## [STATED EXERCISE A]
In the RadosGW resharding thread, how large was the resharding log once it was gzipped?
## [STATED EXERCISE B]
In the mounted plant sheet records, swap "locality" for "site" in everything from the line containing "collection date: 1978-05-10 or 1978-10-05" down to the line containing "catalogue / barcode: US 1994120". Return only those lines, with nothing else changed.
** BEGIN TEXT EXCERPT **
Re: [ceph-users] Bug in RadosGW resharding? Hangs again...

2018-01-17 Thread Orit Wasserman
On Wed, Jan 17, 2018 at 3:16 PM, Martin Emrich 
wrote:

> Hi!
>
>
>
> I created a tracker ticket: http://tracker.ceph.com/issues/22721
>
> It also happens without a lifecycle rule (only versioning).
>
>
>
Thanks.


> I collected a log from the resharding process, after 10 minutes I canceled
> it. Got 500MB log (gzipped still 20MB), so I cannot upload it to the bug
> tracker.
>
>
>
I will try to reproduce it on my setup it should be simpler now I am sure
it is the versioning.

Orit


> Regards,
>
>
>
> Martin
>
>
>
>
>
> *Von: *Orit Wasserman 
> *Datum: *Mittwoch, 17. Januar 2018 um 11:57
>
> *An: *Martin Emrich 
> *Cc: *ceph-users 
> *Betreff: *Re: [ceph-users] Bug in RadosGW resharding? Hangs again...
>
>
>
>
>
>
>
> On Wed, Jan 17, 2018 at 11:45 AM, Martin Emrich 
> wrote:
>
> Hi Orit!
>
>
>
> I did some tests, and indeed the combination of Versioning/Lifecycle with
> Resharding is the problem:
>
>
>
>- If I do not enable Versioning/Lifecycle, Autoresharding works fine.
** END TEXT EXCERPT **
** BEGIN DATA FOR PROCESSING **
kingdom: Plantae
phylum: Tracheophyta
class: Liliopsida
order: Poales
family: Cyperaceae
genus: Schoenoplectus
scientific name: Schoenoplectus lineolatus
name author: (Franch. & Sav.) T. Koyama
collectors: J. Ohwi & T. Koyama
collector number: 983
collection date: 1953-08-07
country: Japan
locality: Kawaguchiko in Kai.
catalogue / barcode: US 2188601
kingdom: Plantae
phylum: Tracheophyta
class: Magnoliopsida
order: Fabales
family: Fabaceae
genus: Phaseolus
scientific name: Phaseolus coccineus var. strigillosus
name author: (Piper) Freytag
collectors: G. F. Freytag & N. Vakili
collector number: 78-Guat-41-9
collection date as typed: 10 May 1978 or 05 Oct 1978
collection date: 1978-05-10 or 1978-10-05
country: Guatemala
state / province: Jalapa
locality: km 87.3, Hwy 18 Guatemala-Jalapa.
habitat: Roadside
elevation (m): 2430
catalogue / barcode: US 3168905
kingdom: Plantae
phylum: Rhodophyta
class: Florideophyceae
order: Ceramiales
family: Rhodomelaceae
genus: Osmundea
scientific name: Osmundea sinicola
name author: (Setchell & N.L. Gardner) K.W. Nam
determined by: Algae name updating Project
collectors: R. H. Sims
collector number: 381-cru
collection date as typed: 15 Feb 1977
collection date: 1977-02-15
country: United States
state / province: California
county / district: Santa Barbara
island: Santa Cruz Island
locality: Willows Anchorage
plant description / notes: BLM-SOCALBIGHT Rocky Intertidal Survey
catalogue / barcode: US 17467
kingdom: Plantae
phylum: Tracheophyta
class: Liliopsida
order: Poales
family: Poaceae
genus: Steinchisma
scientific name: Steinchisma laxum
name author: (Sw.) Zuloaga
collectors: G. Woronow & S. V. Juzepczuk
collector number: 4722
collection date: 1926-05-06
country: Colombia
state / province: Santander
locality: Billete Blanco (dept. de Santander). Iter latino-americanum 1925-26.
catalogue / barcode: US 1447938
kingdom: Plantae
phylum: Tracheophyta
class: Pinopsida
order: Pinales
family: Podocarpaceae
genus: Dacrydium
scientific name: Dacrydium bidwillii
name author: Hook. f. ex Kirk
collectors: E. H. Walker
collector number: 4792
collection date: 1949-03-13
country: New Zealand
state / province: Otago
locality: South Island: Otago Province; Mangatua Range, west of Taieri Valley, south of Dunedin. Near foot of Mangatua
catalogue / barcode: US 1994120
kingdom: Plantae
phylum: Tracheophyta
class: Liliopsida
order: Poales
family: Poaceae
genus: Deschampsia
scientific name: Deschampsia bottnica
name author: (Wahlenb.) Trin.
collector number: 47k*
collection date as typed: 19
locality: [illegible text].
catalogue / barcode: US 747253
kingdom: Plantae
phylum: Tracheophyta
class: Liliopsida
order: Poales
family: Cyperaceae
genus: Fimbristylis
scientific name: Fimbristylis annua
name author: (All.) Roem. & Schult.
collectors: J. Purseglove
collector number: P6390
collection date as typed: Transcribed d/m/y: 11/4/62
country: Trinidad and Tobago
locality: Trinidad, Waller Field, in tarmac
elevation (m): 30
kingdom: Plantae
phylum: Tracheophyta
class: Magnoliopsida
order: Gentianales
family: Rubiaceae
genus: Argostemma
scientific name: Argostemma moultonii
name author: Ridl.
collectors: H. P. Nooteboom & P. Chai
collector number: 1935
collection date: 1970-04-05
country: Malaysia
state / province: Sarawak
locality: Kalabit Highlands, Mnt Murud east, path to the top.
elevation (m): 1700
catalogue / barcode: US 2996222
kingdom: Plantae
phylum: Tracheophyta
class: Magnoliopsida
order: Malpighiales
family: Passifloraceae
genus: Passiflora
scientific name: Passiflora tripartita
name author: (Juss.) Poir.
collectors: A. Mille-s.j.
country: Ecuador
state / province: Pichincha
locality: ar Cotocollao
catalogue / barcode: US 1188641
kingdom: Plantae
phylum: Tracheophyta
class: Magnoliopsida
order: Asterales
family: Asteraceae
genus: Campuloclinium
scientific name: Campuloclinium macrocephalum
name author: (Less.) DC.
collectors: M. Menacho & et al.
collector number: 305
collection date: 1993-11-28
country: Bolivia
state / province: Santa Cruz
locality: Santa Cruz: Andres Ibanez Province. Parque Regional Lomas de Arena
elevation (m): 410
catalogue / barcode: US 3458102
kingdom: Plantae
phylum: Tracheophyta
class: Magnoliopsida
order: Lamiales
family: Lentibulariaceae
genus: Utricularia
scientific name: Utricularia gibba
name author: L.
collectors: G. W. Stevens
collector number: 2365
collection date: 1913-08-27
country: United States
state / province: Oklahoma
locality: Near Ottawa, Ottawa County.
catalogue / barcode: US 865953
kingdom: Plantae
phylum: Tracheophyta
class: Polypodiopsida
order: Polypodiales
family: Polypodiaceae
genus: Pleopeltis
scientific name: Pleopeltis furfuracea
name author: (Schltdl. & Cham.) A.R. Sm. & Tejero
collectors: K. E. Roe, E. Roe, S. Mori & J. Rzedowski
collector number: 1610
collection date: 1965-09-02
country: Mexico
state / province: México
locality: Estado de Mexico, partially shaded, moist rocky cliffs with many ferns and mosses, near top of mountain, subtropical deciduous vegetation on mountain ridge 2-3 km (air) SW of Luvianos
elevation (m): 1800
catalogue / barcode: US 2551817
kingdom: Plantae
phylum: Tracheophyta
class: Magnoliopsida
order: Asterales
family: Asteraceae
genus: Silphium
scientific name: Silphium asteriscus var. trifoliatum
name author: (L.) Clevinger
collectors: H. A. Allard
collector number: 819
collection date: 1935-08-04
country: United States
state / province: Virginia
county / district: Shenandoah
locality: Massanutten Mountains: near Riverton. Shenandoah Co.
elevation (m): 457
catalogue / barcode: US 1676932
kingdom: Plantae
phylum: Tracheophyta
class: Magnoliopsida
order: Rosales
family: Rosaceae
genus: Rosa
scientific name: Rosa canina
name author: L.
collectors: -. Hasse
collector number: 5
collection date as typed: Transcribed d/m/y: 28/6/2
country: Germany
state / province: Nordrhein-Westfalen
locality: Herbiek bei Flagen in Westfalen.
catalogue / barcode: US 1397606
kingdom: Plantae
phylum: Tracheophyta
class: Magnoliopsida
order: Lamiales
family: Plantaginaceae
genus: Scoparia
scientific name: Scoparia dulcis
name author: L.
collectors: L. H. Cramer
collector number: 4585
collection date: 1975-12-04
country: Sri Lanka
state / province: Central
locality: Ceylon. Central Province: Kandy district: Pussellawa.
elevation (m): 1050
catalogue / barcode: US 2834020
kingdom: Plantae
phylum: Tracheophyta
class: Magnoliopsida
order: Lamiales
** END DATA FOR PROCESSING **
## [CORRECT ANSWER A]
20MB

## [CORRECT ANSWER B]
collection date: 1978-05-10 or 1978-10-05
country: Guatemala
state / province: Jalapa
site: km 87.3, Hwy 18 Guatemala-Jalapa.
habitat: Roadside
elevation (m): 2430
catalogue / barcode: US 3168905
kingdom: Plantae
phylum: Rhodophyta
class: Florideophyceae
order: Ceramiales
family: Rhodomelaceae
genus: Osmundea
scientific name: Osmundea sinicola
name author: (Setchell & N.L. Gardner) K.W. Nam
determined by: Algae name updating Project
collectors: R. H. Sims
collector number: 381-cru
collection date as typed: 15 Feb 1977
collection date: 1977-02-15
country: United States
state / province: California
county / district: Santa Barbara
island: Santa Cruz Island
site: Willows Anchorage
plant description / notes: BLM-SOCALBIGHT Rocky Intertidal Survey
catalogue / barcode: US 17467
kingdom: Plantae
phylum: Tracheophyta
class: Liliopsida
order: Poales
family: Poaceae
genus: Steinchisma
scientific name: Steinchisma laxum
name author: (Sw.) Zuloaga
collectors: G. Woronow & S. V. Juzepczuk
collector number: 4722
collection date: 1926-05-06
country: Colombia
state / province: Santander
site: Billete Blanco (dept. de Santander). Iter latino-americanum 1925-26.
catalogue / barcode: US 1447938
kingdom: Plantae
phylum: Tracheophyta
class: Pinopsida
order: Pinales
family: Podocarpaceae
genus: Dacrydium
scientific name: Dacrydium bidwillii
name author: Hook. f. ex Kirk
collectors: E. H. Walker
collector number: 4792
collection date: 1949-03-13
country: New Zealand
state / province: Otago
site: South Island: Otago Province; Mangatua Range, west of Taieri Valley, south of Dunedin. Near foot of Mangatua
catalogue / barcode: US 1994120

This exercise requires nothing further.